GOAL OF THE EXERCISE | The records below are to be transcribed exactly from their first line to the line that has "them pursue you", inclusive, with every picture omitted.

═════ EXCERPTED RECORDS

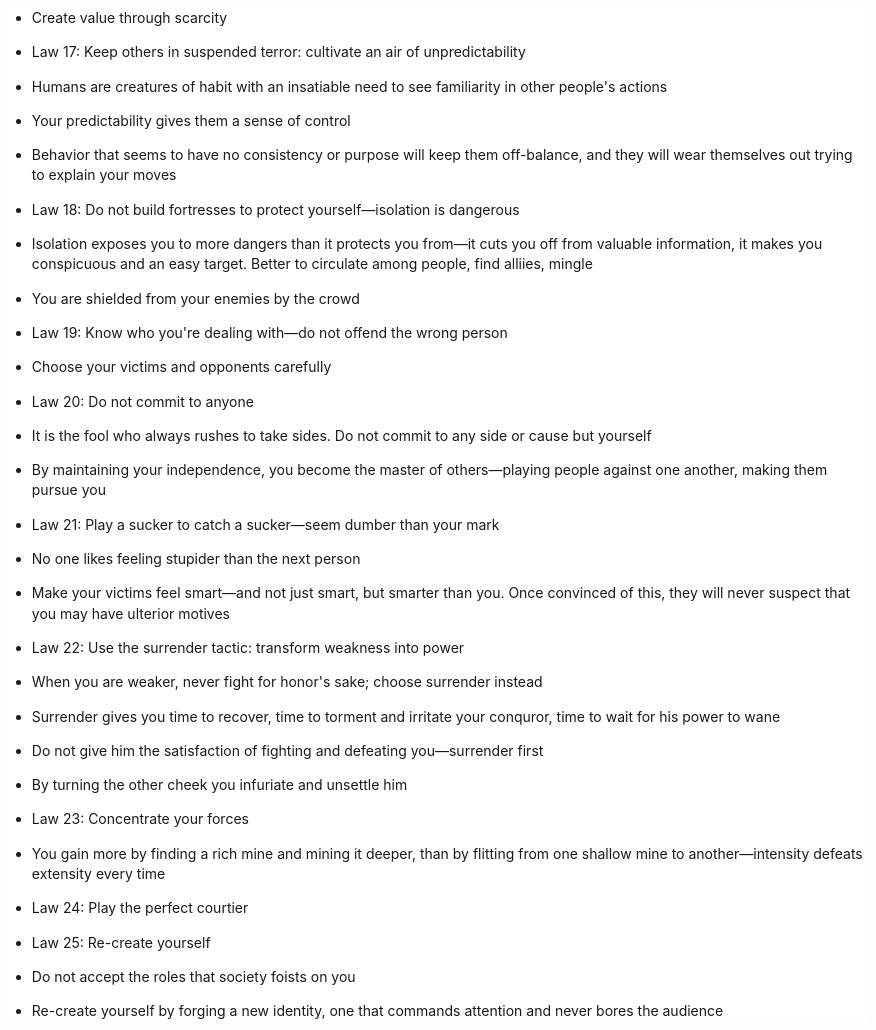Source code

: -   Create value through scarcity
    
-   Law 17: Keep others in suspended terror: cultivate an air of unpredictability
    
-   Humans are creatures of habit with an insatiable need to see familiarity in other people's actions
    
-   Your predictability gives them a sense of control
    
-   Behavior that seems to have no consistency or purpose will keep them off-balance, and they will wear themselves out trying to explain your moves
    
-   Law 18: Do not build fortresses to protect yourself—isolation is dangerous
    
-   Isolation exposes you to more dangers than it protects you from—it cuts you off from valuable information, it makes you conspicuous and an easy target. Better to circulate among people, find alliies, mingle
    
-   You are shielded from your enemies by the crowd
    
-   Law 19: Know who you're dealing with—do not offend the wrong person
    
-   Choose your victims and opponents carefully
    
-   Law 20: Do not commit to anyone
    
-   It is the fool who always rushes to take sides. Do not commit to any side or cause but yourself
    
-   By maintaining your independence, you become the master of others—playing people against one another, making them pursue you
    
-   Law 21: Play a sucker to catch a sucker—seem dumber than your mark
    
-   No one likes feeling stupider than the next person
    
-   Make your victims feel smart—and not just smart, but smarter than you. Once convinced of this, they will never suspect that you may have ulterior motives
    
-   Law 22: Use the surrender tactic: transform weakness into power
    
-   When you are weaker, never fight for honor's sake; choose surrender instead
    
-   Surrender gives you time to recover, time to torment and irritate your conquror, time to wait for his power to wane
    
-   Do not give him the satisfaction of fighting and defeating you—surrender first
    
-   By turning the other cheek you infuriate and unsettle him
    
-   Law 23: Concentrate your forces
    
-   You gain more by finding a rich mine and mining it deeper, than by flitting from one shallow mine to another—intensity defeats extensity every time
    
-   Law 24: Play the perfect courtier
    
-   Law 25: Re-create yourself
    
-   Do not accept the roles that society foists on you
    
-   Re-create yourself by forging a new identity, one that commands attention and never bores the audience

══════════

RESPONSE BOX |
Source code

: -   Create value through scarcity
    
-   Law 17: Keep others in suspended terror: cultivate an air of unpredictability
    
-   Humans are creatures of habit with an insatiable need to see familiarity in other people's actions
    
-   Your predictability gives them a sense of control
    
-   Behavior that seems to have no consistency or purpose will keep them off-balance, and they will wear themselves out trying to explain your moves
    
-   Law 18: Do not build fortresses to protect yourself—isolation is dangerous
    
-   Isolation exposes you to more dangers than it protects you from—it cuts you off from valuable information, it makes you conspicuous and an easy target. Better to circulate among people, find alliies, mingle
    
-   You are shielded from your enemies by the crowd
    
-   Law 19: Know who you're dealing with—do not offend the wrong person
    
-   Choose your victims and opponents carefully
    
-   Law 20: Do not commit to anyone
    
-   It is the fool who always rushes to take sides. Do not commit to any side or cause but yourself
    
-   By maintaining your independence, you become the master of others—playing people against one another, making them pursue you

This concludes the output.